1914 yılında hastane olarak inşa edilen ve ardından okul hizmeti veren 108 yıllık bir geçmişe sahip Çorum Müzesi, Türkiye’deki sayılı mimari eserler arasında yer alıyor. Bir zamanlar yakalandıkları hastalıklara şifa arayanların akın ettiği, ardından öğrencilerin gelecek hayallerinin şahidi olan tarihi bina 2003 yılında müzeye dönüştürüldü. Çorum Türkiye’de arkeoloji alanında da önemli bir yere sahipken Hattuşa Şapinuva, Alacahöyük, Eskiyapar ve Resuloğlu gibi arkeolojik kazı alanlarında bulunan tarihi eserler müzede sergileniyor.
NADİDE ESERLER SERGİLENİYOR
Türkiye'nin ilk yatılı müzesi olma özelliğini yanı sıra ‘Korunması Gerekli Taşınmaz Kültür Varlığı’ olarak tescillenen Çorum Müzesi’nde turizm sezonu öncesi vitrinleri yenilendi. Nadide eserlerin sergilendiği müzede yapılan düzenleme ile bazı eserler ilk kez görücüye çıktı. Müzenin 4’üncü katında yer alan ve Klasik, Helenistik, Roma ile Doğu Roma dönemlerine ait altın eserlerin sergilendiği cam vitrinlerde tanzim teşhir çalışmaları çerçevesinde değişikliğe gidildi.
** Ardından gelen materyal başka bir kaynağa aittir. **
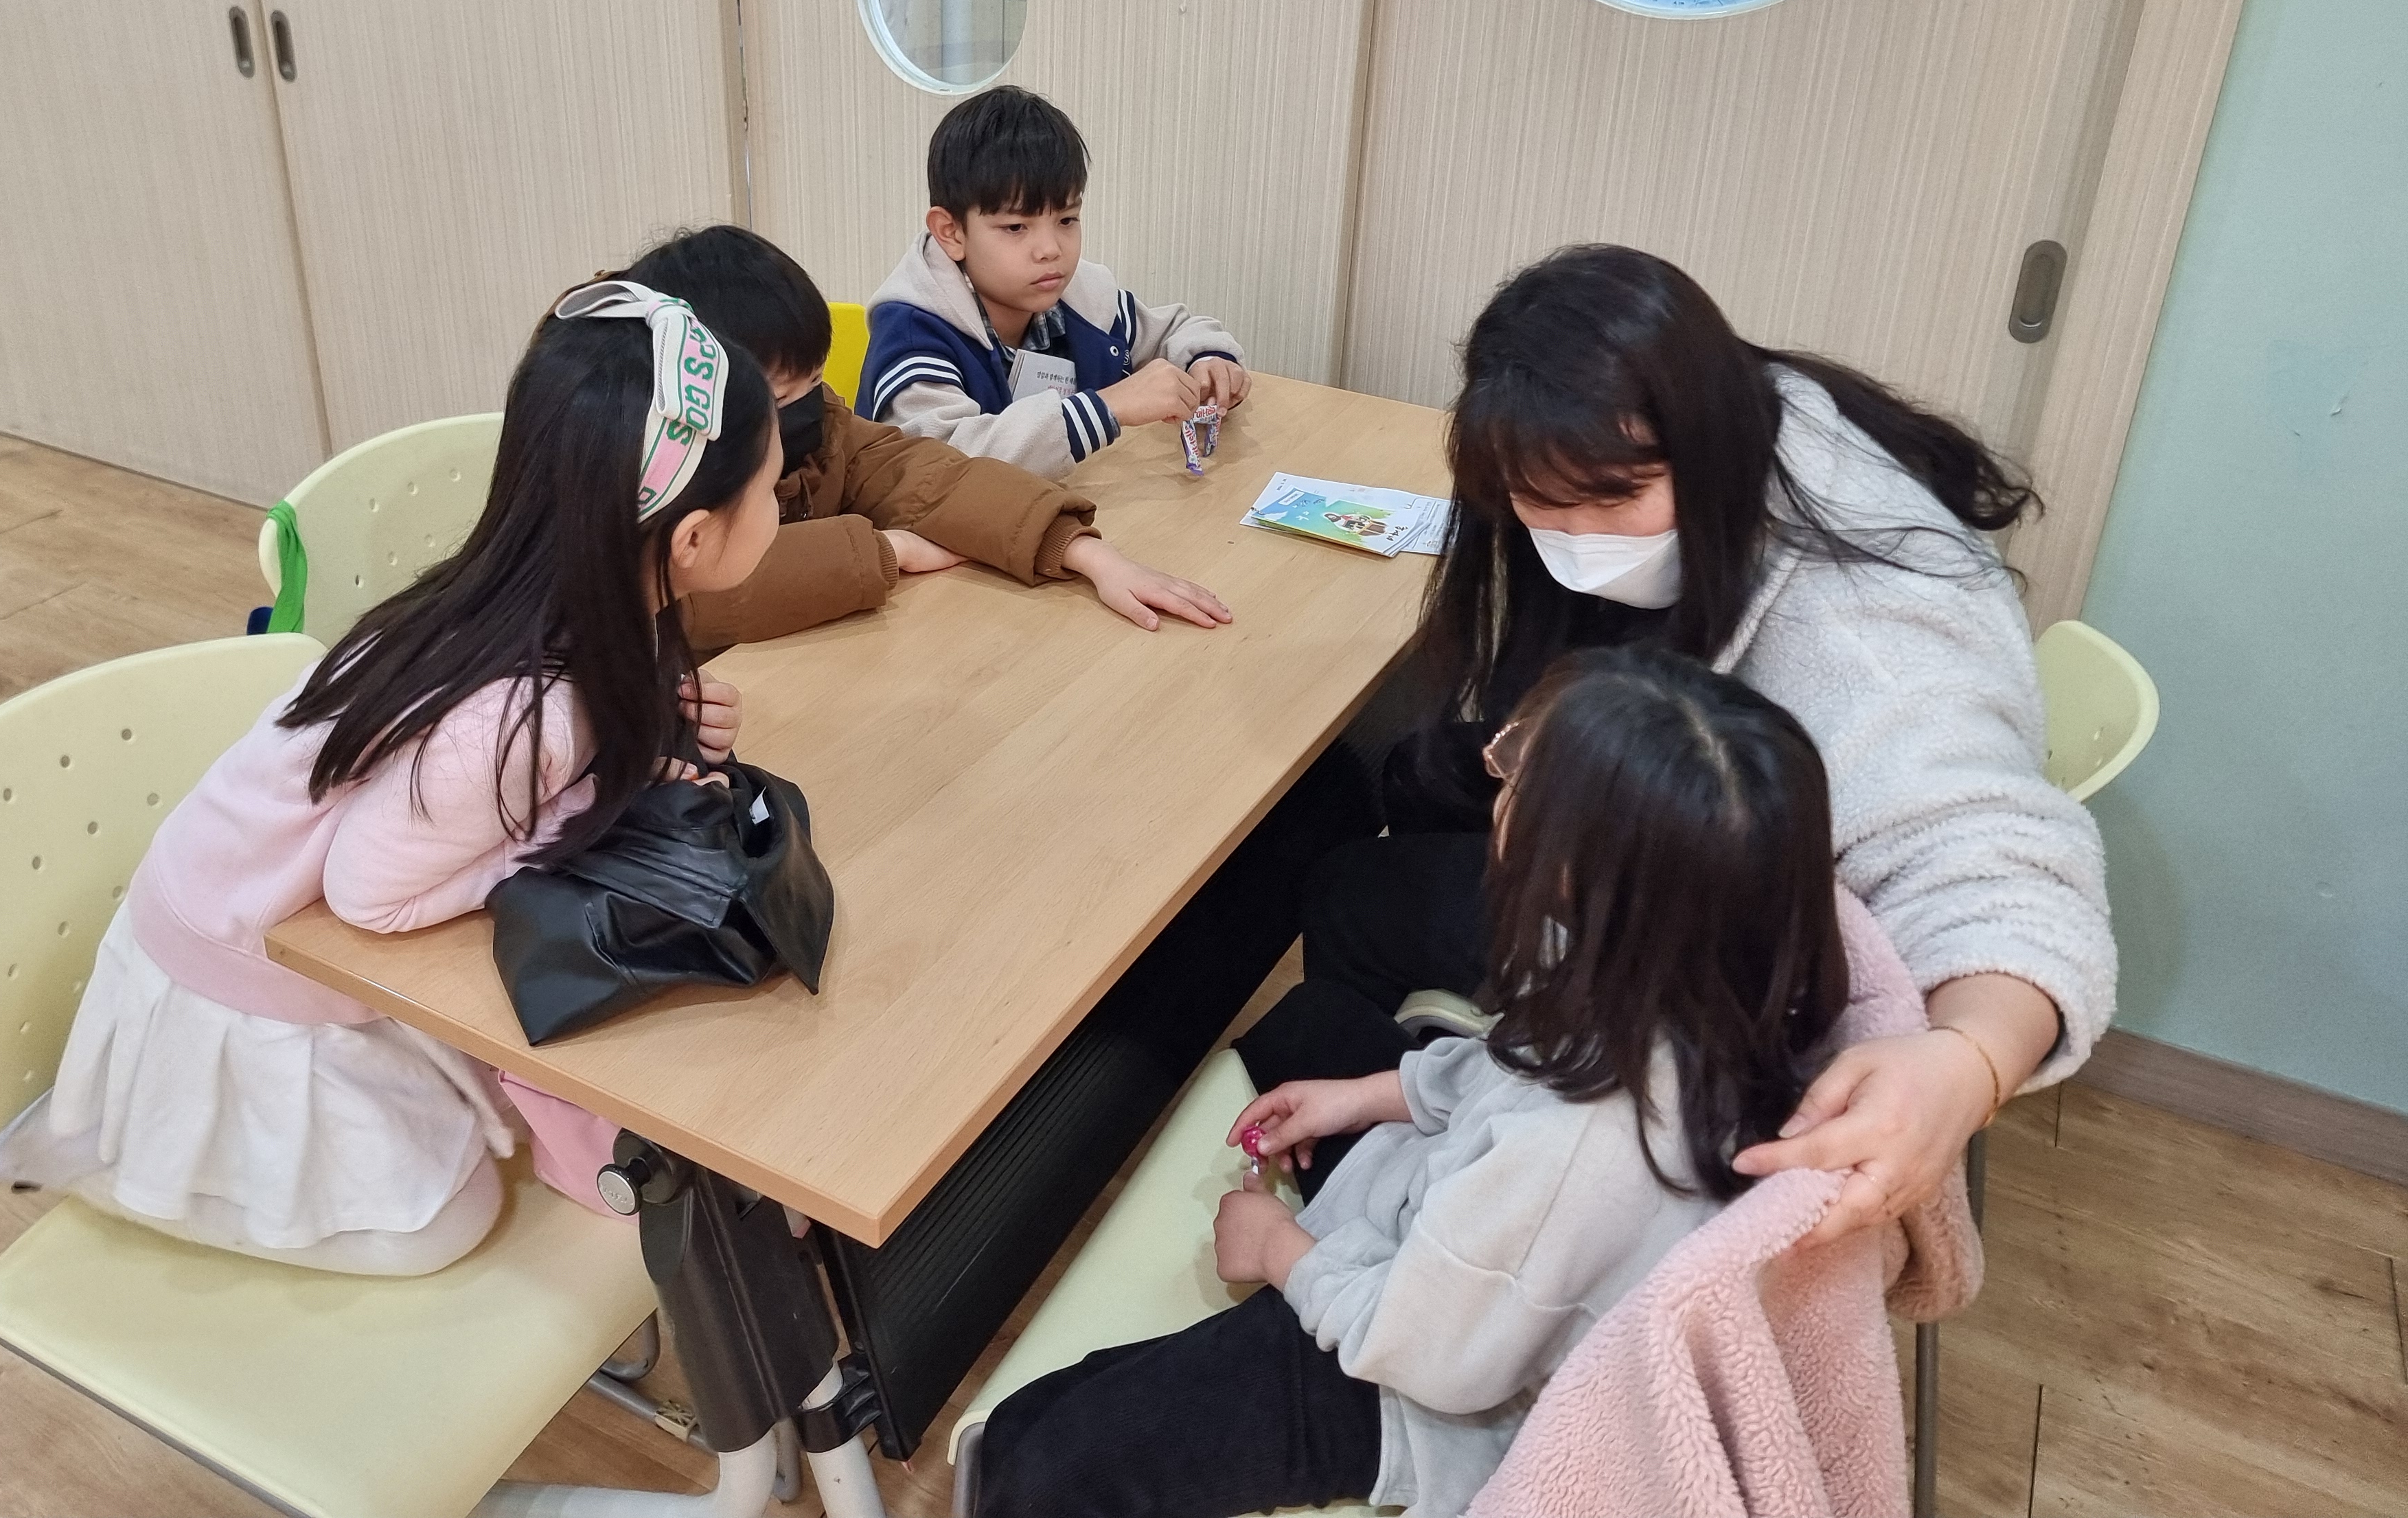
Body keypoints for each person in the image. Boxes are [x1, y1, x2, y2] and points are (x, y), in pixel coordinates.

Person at [1304, 244, 2114, 1248]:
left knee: (1352, 891)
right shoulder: (1757, 405)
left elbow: (1993, 868)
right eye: (1539, 501)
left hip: (1723, 974)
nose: (1575, 536)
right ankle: (1427, 1096)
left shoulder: (1867, 641)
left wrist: (1968, 1060)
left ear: (1705, 442)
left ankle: (1398, 1160)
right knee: (1419, 774)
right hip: (1689, 841)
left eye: (1613, 498)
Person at [0, 282, 785, 1274]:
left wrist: (645, 739)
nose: (781, 506)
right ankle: (117, 1162)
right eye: (772, 491)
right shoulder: (521, 716)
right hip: (238, 991)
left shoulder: (550, 605)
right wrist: (565, 818)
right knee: (442, 1221)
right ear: (692, 539)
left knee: (521, 1108)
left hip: (280, 930)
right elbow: (368, 894)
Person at [977, 647, 1855, 1518]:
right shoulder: (1680, 969)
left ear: (1580, 870)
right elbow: (1512, 1063)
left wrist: (1279, 1250)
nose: (1497, 782)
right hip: (1453, 1236)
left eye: (1520, 775)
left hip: (1414, 1392)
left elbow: (1431, 1355)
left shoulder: (1578, 1151)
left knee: (1040, 1453)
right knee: (1313, 1023)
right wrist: (1368, 1095)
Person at [621, 224, 1230, 643]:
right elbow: (695, 596)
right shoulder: (644, 486)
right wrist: (889, 550)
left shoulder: (823, 429)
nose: (805, 407)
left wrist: (1083, 552)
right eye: (780, 399)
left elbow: (929, 477)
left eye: (814, 381)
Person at [858, 85, 1250, 478]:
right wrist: (1108, 407)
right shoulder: (915, 335)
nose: (1050, 250)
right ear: (952, 233)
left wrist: (1208, 360)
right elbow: (942, 466)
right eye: (1016, 227)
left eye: (1067, 220)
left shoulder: (1080, 298)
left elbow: (1175, 330)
Müze deposunda bulunan 115 altın ve yarı değerli taşlardan yapılmış, takı ve süs eserlerinden oluşan eserlerin büyük çoğunluğu müsadere, satın alma ve kurtarma kazıları yoluyla ülkeye kazandırılırken, eserler antik dönemin etkileyici yeni fikirleri ile üretilen zengin maden işçiliğinin değerli örneklerinden oluşuyor.